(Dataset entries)
Start of Block
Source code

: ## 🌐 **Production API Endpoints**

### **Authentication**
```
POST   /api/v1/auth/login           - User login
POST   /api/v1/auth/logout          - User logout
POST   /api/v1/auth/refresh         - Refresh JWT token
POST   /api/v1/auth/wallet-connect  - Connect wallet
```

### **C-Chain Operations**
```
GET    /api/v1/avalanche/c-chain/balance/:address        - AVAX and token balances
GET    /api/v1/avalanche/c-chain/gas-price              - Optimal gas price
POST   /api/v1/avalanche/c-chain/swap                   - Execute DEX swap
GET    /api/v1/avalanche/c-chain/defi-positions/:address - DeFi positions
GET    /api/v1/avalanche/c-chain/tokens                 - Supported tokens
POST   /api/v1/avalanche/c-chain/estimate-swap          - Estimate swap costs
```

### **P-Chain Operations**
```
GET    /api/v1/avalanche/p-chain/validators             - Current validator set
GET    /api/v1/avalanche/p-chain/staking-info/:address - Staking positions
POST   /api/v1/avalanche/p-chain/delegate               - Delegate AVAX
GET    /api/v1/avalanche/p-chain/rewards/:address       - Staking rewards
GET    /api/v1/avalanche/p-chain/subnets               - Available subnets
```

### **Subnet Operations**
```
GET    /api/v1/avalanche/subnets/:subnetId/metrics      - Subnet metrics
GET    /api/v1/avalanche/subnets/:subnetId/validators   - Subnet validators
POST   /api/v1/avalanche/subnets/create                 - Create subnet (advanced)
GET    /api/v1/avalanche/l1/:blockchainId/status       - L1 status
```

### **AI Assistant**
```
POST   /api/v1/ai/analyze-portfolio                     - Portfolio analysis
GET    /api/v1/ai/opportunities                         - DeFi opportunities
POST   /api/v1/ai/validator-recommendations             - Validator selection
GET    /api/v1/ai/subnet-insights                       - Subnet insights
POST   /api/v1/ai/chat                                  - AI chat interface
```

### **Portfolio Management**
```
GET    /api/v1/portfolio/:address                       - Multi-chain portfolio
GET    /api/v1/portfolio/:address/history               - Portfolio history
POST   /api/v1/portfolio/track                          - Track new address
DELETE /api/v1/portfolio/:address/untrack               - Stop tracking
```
End of Block
_WHAT TO WORK ON:_ Report each line in the data that holds the word "Operations".

_REPLY TO THE TASK:_
### **C-Chain Operations**
### **P-Chain Operations**
### **Subnet Operations**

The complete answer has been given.